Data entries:
□ □ □ □ □ □ □
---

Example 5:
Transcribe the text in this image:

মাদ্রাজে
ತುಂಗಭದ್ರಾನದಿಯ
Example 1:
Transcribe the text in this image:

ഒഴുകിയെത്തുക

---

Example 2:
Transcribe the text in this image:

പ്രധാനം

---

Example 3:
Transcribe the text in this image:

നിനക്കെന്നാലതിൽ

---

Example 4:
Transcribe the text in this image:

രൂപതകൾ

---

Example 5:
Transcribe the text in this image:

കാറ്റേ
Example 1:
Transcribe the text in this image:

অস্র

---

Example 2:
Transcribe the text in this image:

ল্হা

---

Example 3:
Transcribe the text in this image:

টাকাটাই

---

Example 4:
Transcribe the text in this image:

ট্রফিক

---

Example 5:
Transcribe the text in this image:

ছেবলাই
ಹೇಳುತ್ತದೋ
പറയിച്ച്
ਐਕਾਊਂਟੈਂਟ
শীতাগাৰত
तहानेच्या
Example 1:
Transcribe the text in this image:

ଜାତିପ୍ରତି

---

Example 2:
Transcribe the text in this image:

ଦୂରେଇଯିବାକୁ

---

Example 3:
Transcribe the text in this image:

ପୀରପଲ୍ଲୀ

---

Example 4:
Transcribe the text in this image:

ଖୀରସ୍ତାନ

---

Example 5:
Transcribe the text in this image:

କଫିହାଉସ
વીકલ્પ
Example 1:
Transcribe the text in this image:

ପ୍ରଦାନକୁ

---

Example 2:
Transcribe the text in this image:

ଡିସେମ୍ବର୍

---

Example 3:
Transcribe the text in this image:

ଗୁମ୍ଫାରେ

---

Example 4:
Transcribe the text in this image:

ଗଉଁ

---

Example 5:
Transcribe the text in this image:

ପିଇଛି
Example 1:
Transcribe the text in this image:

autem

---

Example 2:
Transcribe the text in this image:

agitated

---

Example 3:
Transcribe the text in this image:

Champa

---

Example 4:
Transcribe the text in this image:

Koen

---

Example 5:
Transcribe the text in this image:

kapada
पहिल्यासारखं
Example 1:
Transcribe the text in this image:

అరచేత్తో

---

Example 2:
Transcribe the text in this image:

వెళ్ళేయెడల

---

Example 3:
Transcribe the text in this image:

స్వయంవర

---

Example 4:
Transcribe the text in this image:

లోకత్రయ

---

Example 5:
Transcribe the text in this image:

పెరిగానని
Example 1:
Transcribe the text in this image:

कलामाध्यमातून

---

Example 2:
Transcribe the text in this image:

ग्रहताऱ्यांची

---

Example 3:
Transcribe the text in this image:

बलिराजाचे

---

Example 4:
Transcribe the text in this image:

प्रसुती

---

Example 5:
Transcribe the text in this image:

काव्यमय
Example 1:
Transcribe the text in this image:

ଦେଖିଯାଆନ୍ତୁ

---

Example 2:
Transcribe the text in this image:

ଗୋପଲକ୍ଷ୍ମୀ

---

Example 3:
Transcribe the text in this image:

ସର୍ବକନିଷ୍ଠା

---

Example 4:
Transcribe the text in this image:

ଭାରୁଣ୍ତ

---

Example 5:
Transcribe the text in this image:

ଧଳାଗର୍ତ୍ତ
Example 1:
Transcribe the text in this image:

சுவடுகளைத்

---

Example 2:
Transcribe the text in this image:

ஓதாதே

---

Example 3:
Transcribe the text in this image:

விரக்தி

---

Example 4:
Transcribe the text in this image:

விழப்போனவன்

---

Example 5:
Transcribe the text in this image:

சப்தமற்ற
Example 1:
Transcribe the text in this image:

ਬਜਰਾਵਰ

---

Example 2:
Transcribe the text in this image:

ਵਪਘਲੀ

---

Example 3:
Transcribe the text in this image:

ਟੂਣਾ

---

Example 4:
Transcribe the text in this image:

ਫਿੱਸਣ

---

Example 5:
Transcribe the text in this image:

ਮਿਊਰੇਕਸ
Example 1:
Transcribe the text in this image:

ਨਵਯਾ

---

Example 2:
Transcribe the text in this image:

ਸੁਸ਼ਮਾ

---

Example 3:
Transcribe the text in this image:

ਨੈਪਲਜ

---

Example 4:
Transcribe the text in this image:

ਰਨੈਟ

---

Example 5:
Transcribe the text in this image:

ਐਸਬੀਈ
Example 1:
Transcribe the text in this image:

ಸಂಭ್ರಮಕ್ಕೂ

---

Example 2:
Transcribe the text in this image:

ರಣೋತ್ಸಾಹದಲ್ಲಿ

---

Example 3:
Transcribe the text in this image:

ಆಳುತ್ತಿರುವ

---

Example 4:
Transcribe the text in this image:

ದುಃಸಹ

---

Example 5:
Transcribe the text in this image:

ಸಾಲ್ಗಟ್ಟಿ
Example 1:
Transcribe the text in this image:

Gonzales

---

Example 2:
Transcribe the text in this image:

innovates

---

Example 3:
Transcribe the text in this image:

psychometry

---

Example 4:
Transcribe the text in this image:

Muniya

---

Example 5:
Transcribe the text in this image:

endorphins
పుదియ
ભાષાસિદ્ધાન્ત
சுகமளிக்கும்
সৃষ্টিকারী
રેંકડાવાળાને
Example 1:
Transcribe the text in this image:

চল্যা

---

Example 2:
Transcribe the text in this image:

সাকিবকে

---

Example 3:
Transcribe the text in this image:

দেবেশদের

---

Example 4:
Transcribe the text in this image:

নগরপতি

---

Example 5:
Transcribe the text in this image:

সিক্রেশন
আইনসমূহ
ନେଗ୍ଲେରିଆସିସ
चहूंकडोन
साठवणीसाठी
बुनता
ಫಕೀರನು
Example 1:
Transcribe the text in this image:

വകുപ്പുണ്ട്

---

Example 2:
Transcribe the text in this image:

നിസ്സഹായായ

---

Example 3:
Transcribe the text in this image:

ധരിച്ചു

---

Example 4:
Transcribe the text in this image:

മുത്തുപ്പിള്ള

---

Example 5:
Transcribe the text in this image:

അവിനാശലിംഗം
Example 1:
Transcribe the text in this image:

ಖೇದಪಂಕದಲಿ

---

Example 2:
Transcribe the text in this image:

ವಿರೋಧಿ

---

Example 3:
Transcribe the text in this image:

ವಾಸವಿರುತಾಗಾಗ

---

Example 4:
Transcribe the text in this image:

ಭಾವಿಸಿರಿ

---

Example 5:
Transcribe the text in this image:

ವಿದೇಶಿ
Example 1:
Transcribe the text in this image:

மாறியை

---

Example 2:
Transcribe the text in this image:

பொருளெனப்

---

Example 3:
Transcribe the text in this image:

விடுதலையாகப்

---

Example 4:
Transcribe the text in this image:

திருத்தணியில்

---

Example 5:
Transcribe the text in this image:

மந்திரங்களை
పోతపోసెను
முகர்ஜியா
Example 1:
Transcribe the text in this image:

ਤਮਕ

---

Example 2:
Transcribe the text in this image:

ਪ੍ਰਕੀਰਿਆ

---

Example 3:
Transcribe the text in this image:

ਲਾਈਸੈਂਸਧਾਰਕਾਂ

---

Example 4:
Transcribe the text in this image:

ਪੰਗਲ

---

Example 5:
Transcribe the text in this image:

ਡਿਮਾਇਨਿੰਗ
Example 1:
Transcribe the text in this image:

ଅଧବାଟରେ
□ □ □ □ □ □ □
• PROBLEM
Would you set down every record again, exactly as it appears above?

• EXERCISE SOLUTION
---

Example 5:
Transcribe the text in this image:

মাদ্রাজে
ತುಂಗಭದ್ರಾನದಿಯ
Example 1:
Transcribe the text in this image:

ഒഴുകിയെത്തുക

---

Example 2:
Transcribe the text in this image:

പ്രധാനം

---

Example 3:
Transcribe the text in this image:

നിനക്കെന്നാലതിൽ

---

Example 4:
Transcribe the text in this image:

രൂപതകൾ

---

Example 5:
Transcribe the text in this image:

കാറ്റേ
Example 1:
Transcribe the text in this image:

অস্র

---

Example 2:
Transcribe the text in this image:

ল্হা

---

Example 3:
Transcribe the text in this image:

টাকাটাই

---

Example 4:
Transcribe the text in this image:

ট্রফিক

---

Example 5:
Transcribe the text in this image:

ছেবলাই
ಹೇಳುತ್ತದೋ
പറയിച്ച്
ਐਕਾਊਂਟੈਂਟ
শীতাগাৰত
तहानेच्या
Example 1:
Transcribe the text in this image:

ଜାତିପ୍ରତି

---

Example 2:
Transcribe the text in this image:

ଦୂରେଇଯିବାକୁ

---

Example 3:
Transcribe the text in this image:

ପୀରପଲ୍ଲୀ

---

Example 4:
Transcribe the text in this image:

ଖୀରସ୍ତାନ

---

Example 5:
Transcribe the text in this image:

କଫିହାଉସ
વીકલ્પ
Example 1:
Transcribe the text in this image:

ପ୍ରଦାନକୁ

---

Example 2:
Transcribe the text in this image:

ଡିସେମ୍ବର୍

---

Example 3:
Transcribe the text in this image:

ଗୁମ୍ଫାରେ

---

Example 4:
Transcribe the text in this image:

ଗଉଁ

---

Example 5:
Transcribe the text in this image:

ପିଇଛି
Example 1:
Transcribe the text in this image:

autem

---

Example 2:
Transcribe the text in this image:

agitated

---

Example 3:
Transcribe the text in this image:

Champa

---

Example 4:
Transcribe the text in this image:

Koen

---

Example 5:
Transcribe the text in this image:

kapada
पहिल्यासारखं
Example 1:
Transcribe the text in this image:

అరచేత్తో

---

Example 2:
Transcribe the text in this image:

వెళ్ళేయెడల

---

Example 3:
Transcribe the text in this image:

స్వయంవర

---

Example 4:
Transcribe the text in this image:

లోకత్రయ

---

Example 5:
Transcribe the text in this image:

పెరిగానని
Example 1:
Transcribe the text in this image:

कलामाध्यमातून

---

Example 2:
Transcribe the text in this image:

ग्रहताऱ्यांची

---

Example 3:
Transcribe the text in this image:

बलिराजाचे

---

Example 4:
Transcribe the text in this image:

प्रसुती

---

Example 5:
Transcribe the text in this image:

काव्यमय
Example 1:
Transcribe the text in this image:

ଦେଖିଯାଆନ୍ତୁ

---

Example 2:
Transcribe the text in this image:

ଗୋପଲକ୍ଷ୍ମୀ

---

Example 3:
Transcribe the text in this image:

ସର୍ବକନିଷ୍ଠା

---

Example 4:
Transcribe the text in this image:

ଭାରୁଣ୍ତ

---

Example 5:
Transcribe the text in this image:

ଧଳାଗର୍ତ୍ତ
Example 1:
Transcribe the text in this image:

சுவடுகளைத்

---

Example 2:
Transcribe the text in this image:

ஓதாதே

---

Example 3:
Transcribe the text in this image:

விரக்தி

---

Example 4:
Transcribe the text in this image:

விழப்போனவன்

---

Example 5:
Transcribe the text in this image:

சப்தமற்ற
Example 1:
Transcribe the text in this image:

ਬਜਰਾਵਰ

---

Example 2:
Transcribe the text in this image:

ਵਪਘਲੀ

---

Example 3:
Transcribe the text in this image:

ਟੂਣਾ

---

Example 4:
Transcribe the text in this image:

ਫਿੱਸਣ

---

Example 5:
Transcribe the text in this image:

ਮਿਊਰੇਕਸ
Example 1:
Transcribe the text in this image:

ਨਵਯਾ

---

Example 2:
Transcribe the text in this image:

ਸੁਸ਼ਮਾ

---

Example 3:
Transcribe the text in this image:

ਨੈਪਲਜ

---

Example 4:
Transcribe the text in this image:

ਰਨੈਟ

---

Example 5:
Transcribe the text in this image:

ਐਸਬੀਈ
Example 1:
Transcribe the text in this image:

ಸಂಭ್ರಮಕ್ಕೂ

---

Example 2:
Transcribe the text in this image:

ರಣೋತ್ಸಾಹದಲ್ಲಿ

---

Example 3:
Transcribe the text in this image:

ಆಳುತ್ತಿರುವ

---

Example 4:
Transcribe the text in this image:

ದುಃಸಹ

---

Example 5:
Transcribe the text in this image:

ಸಾಲ್ಗಟ್ಟಿ
Example 1:
Transcribe the text in this image:

Gonzales

---

Example 2:
Transcribe the text in this image:

innovates

---

Example 3:
Transcribe the text in this image:

psychometry

---

Example 4:
Transcribe the text in this image:

Muniya

---

Example 5:
Transcribe the text in this image:

endorphins
పుదియ
ભાષાસિદ્ધાન્ત
சுகமளிக்கும்
সৃষ্টিকারী
રેંકડાવાળાને
Example 1:
Transcribe the text in this image:

চল্যা

---

Example 2:
Transcribe the text in this image:

সাকিবকে

---

Example 3:
Transcribe the text in this image:

দেবেশদের

---

Example 4:
Transcribe the text in this image:

নগরপতি

---

Example 5:
Transcribe the text in this image:

সিক্রেশন
আইনসমূহ
ନେଗ୍ଲେରିଆସିସ
चहूंकडोन
साठवणीसाठी
बुनता
ಫಕೀರನು
Example 1:
Transcribe the text in this image:

വകുപ്പുണ്ട്

---

Example 2:
Transcribe the text in this image:

നിസ്സഹായായ

---

Example 3:
Transcribe the text in this image:

ധരിച്ചു

---

Example 4:
Transcribe the text in this image:

മുത്തുപ്പിള്ള

---

Example 5:
Transcribe the text in this image:

അവിനാശലിംഗം
Example 1:
Transcribe the text in this image:

ಖೇದಪಂಕದಲಿ

---

Example 2:
Transcribe the text in this image:

ವಿರೋಧಿ

---

Example 3:
Transcribe the text in this image:

ವಾಸವಿರುತಾಗಾಗ

---

Example 4:
Transcribe the text in this image:

ಭಾವಿಸಿರಿ

---

Example 5:
Transcribe the text in this image:

ವಿದೇಶಿ
Example 1:
Transcribe the text in this image:

மாறியை

---

Example 2:
Transcribe the text in this image:

பொருளெனப்

---

Example 3:
Transcribe the text in this image:

விடுதலையாகப்

---

Example 4:
Transcribe the text in this image:

திருத்தணியில்

---

Example 5:
Transcribe the text in this image:

மந்திரங்களை
పోతపోసెను
முகர்ஜியா
Example 1:
Transcribe the text in this image:

ਤਮਕ

---

Example 2:
Transcribe the text in this image:

ਪ੍ਰਕੀਰਿਆ

---

Example 3:
Transcribe the text in this image:

ਲਾਈਸੈਂਸਧਾਰਕਾਂ

---

Example 4:
Transcribe the text in this image:

ਪੰਗਲ

---

Example 5:
Transcribe the text in this image:

ਡਿਮਾਇਨਿੰਗ
Example 1:
Transcribe the text in this image:

ଅଧବାଟରେ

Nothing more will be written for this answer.